Las aventuras de Deperente XLIX
Encendió un cigarro y la
miró directamente a sus ojos derrotados en una tormenta de desconcierto. Casi,
y es que seguro, no cabía más, la Sexta
Avenida era una zona devastada por el aquí y por el allá de
gente que en el aquí y en el allá sigue pasos ciegos de no se sabe su
procedencia.
Deperente recorrió su rostro
de enfermedad con la mirada y con sus dedos. De hecho, hicieron el amor con
solo mirarse y con casi sin tocarse. Y el viento era una huida de galgos. Y
Secominuca creía estar sentada en un trono de Reina
Todo venía de mucho atrás,
y todo se agolpaba en ese instante. Dos personas que se miran con amor infinito
y nadie los ve. Son los únicos en el huracán de un mediodía de Nueva York y era
una despedida de no te vayas y de no se sabe cuánto tiempo porque te tienes que
ir. Porque el tiempo es una masa que se acorta, que se expande y que se diluye.

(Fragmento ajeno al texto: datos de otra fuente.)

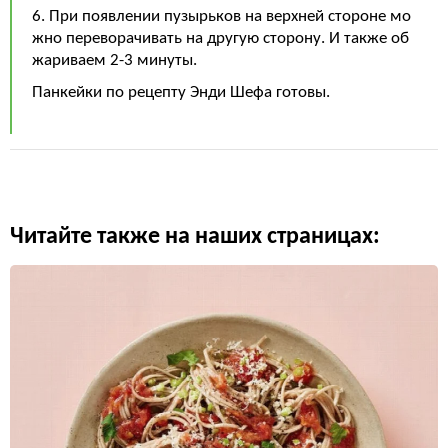
6. При появлении пузырьков на верхней стороне мо
жно переворачивать на другую сторону. И также об
жариваем 2-3 минуты.
Панкейки по рецепту Энди Шефа готовы.
Читайте также на наших страницах: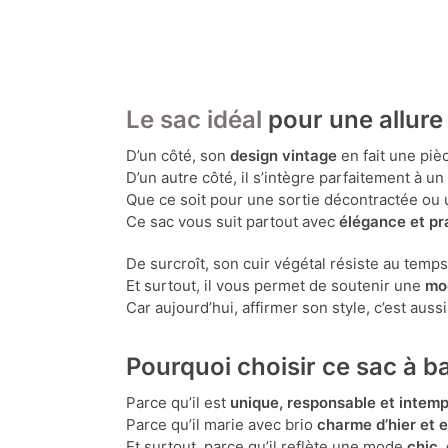
Le sac idéal
pour une allure
D’un côté, son
design vintage
en fait une piè
D’un autre côté, il s’intègre parfaitement à u
Que ce soit pour une sortie décontractée ou 
Ce sac vous suit partout avec
élégance et pra
De surcroît, son cuir végétal résiste au temps
Et surtout, il vous permet de soutenir une
mo
Car aujourd’hui, affirmer son style, c’est auss
Pourquoi choisir ce sac à ba
Parce qu’il est
unique, responsable et intemp
Parce qu’il marie avec brio
charme d’hier et 
Et surtout, parce qu’il reflète une mode
chic,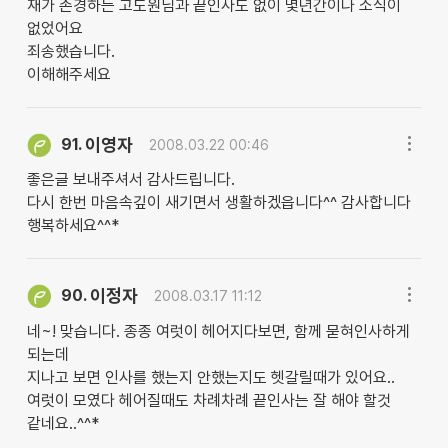
재가 존경하는 고도원님과 끝인사도 없이 몇년간이나 소식이
없었어요
죄송했습니다.
이해해주세요
이영자
91.
2008.03.22 00:46
좋은글 보내주셔서 감사드립니다.
다시 한번 마음속깊이 새기면서 생활하겠읍니다^^ 감사합니다
행복하세요^^*
이정자
90.
2008.03.17 11:12
네~! 맞습니다. 종종 여럿이 헤어지다보면, 함께 묻혀인사하게
되는데
지나고 보면 인사를 했는지 안했는지도 헷갈릴때가 있어요..
여럿이 모였다 헤어질때도 차례차례 끝인사는 잘 해야 할것
같네요..^^*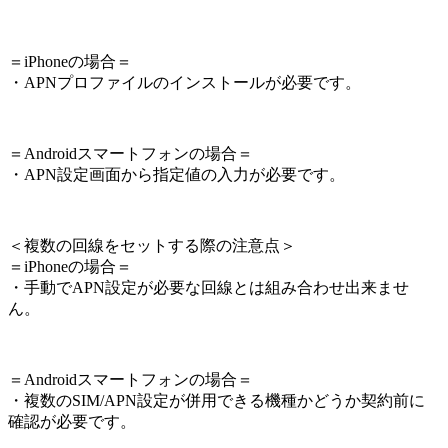
＝iPhoneの場合＝
・APNプロファイルのインストールが必要です。
＝Androidスマートフォンの場合＝
・APN設定画面から指定値の入力が必要です。
＜
複数の回線をセットする際の注意点
＞
＝iPhoneの場合＝
・手動でAPN設定が必要な回線とは組み合わせ出来ませ
ん。
＝Androidスマートフォンの場合＝
・複数のSIM/APN設定が併用できる機種かどうか契約前に
確認が必要です。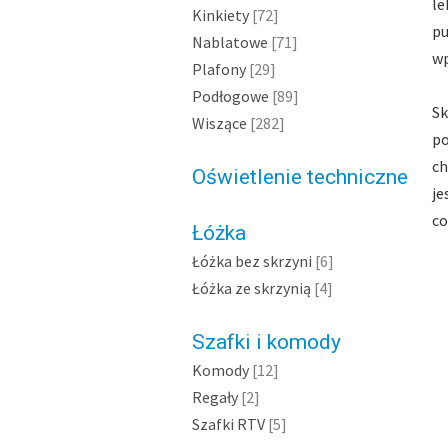
le
Kinkiety
[72]
pu
Nablatowe
[71]
wp
Plafony
[29]
Podłogowe
[89]
Sk
Wiszące
[282]
po
ch
Oświetlenie techniczne
je
co
Łóżka
Łóżka bez skrzyni
[6]
Łóżka ze skrzynią
[4]
Szafki i komody
Komody
[12]
Regały
[2]
Szafki RTV
[5]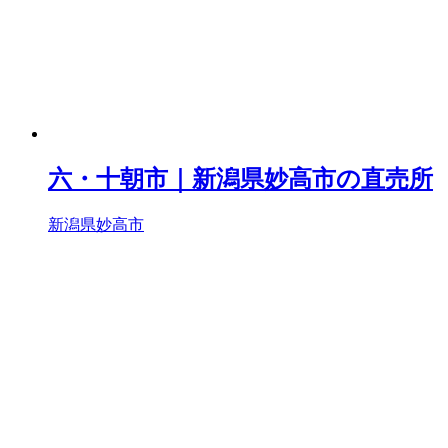
六・十朝市｜新潟県妙高市の直売所
新潟県妙高市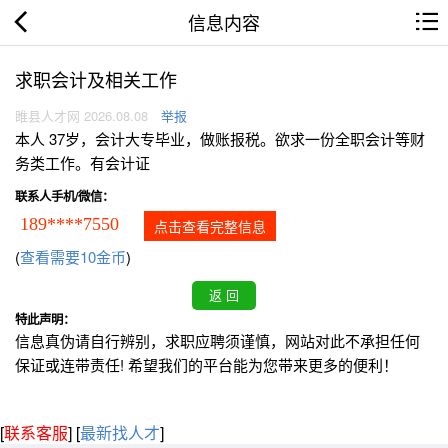
信息内容
求职会计及相关工作
睢县人才网 2026.08.08
举报
本人 37岁，会计大专毕业，做账报税。欲求一份全职会计等财
务类工作。有会计证
联系人手机/微信：
189****7550
点击查看完整信息
(
查看需要10金币
)
特此声明：
信息真伪请自行辨别，求职应聘须谨慎，网站对此不承担任何
保证或连带责任! 希望我们的平台能为您带来更多的便利！
[
联系客服
]
[
最新找人才
]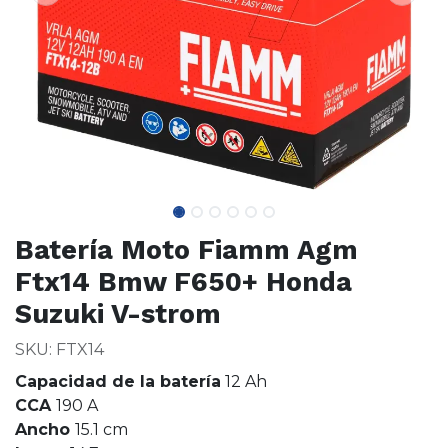
Batería Moto Fiamm Agm
Ftx14 Bmw F650+ Honda
Suzuki V-strom
SKU: FTX14
Capacidad de la bate​ría
12 Ah
CCA
190 A
Ancho
15.1 cm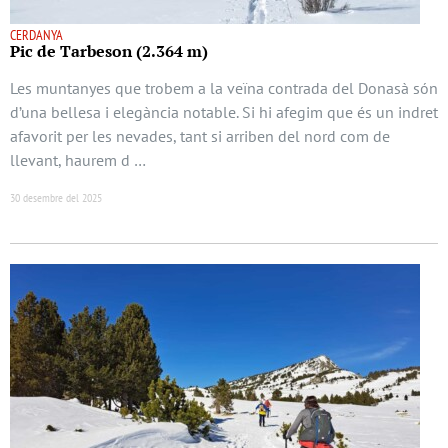
CERDANYA
Pic de Tarbeson (2.364 m)
Les muntanyes que trobem a la veïna contrada del Donasà són
d’una bellesa i elegància notable. Si hi afegim que és un indret
afavorit per les nevades, tant si arriben del nord com de
llevant, haurem d …
30 desembre del 2025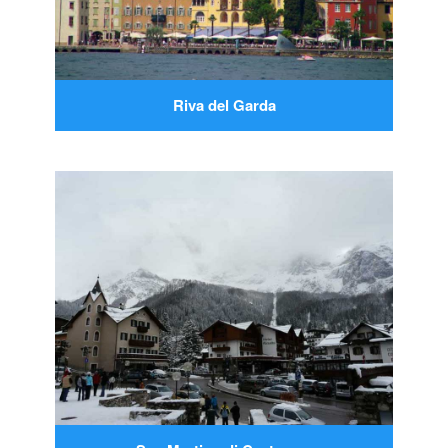
Riva del Garda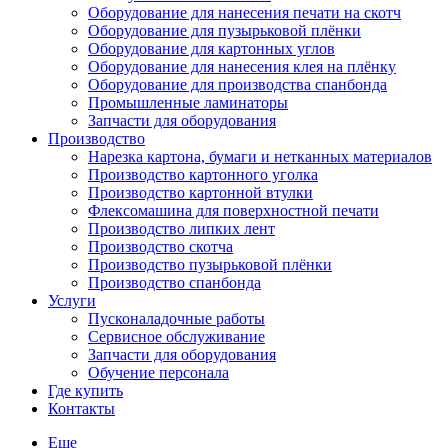
Оборудование для нанесения печати на скотч
Оборудование для пузырьковой плёнки
Оборудование для картонных углов
Оборудование для нанесения клея на плёнку
Оборудование для производства спанбонда
Промышленные ламинаторы
Запчасти для оборудования
Производство
Нарезка картона, бумаги и нетканных материалов
Производство картонного уголка
Производство картонной втулки
Флексомашина для поверхностной печати
Производство липких лент
Производство скотча
Производство пузырьковой плёнки
Производство спанбонда
Услуги
Пусконаладочные работы
Сервисное обслуживание
Запчасти для оборудования
Обучение персонала
Где купить
Контакты
Еще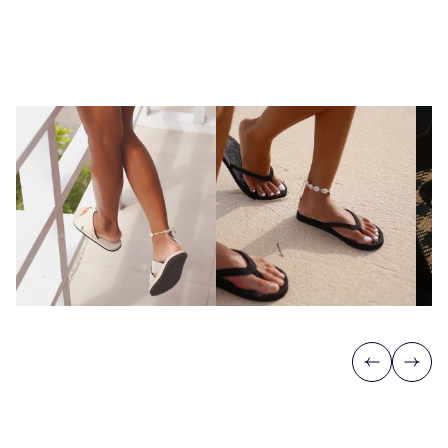
Previous
Next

Un dominador ingrato de los sentimientos humanos. Deperente y Secominuca eran
dos seres humanos a la vez enamorados y separados por el fantasma del tiempo,
que se colaba por la puerta de atrás de sus corazones.
Alguien gritaba en la calle
y millones de ruidos se trenzaban en el aire de océanos de fracasos. Pero ellos
no podían distraerse con miserias humanas. Ellos seguirían así eternamente si
no fuera porque cualquier guerra tiene sus propias normas, como las tiene la
vida, o el motor de la vida, que es el amor. Y ni Deperente ni Secominuca
querían soltarse de aquel paracaídas hasta que el anochecer o el verbo
recapacitar, o ambos, les hizo dar un salto atrás y seguir andando cada uno por
ahí y por allá, bordeando los márgenes de la vida.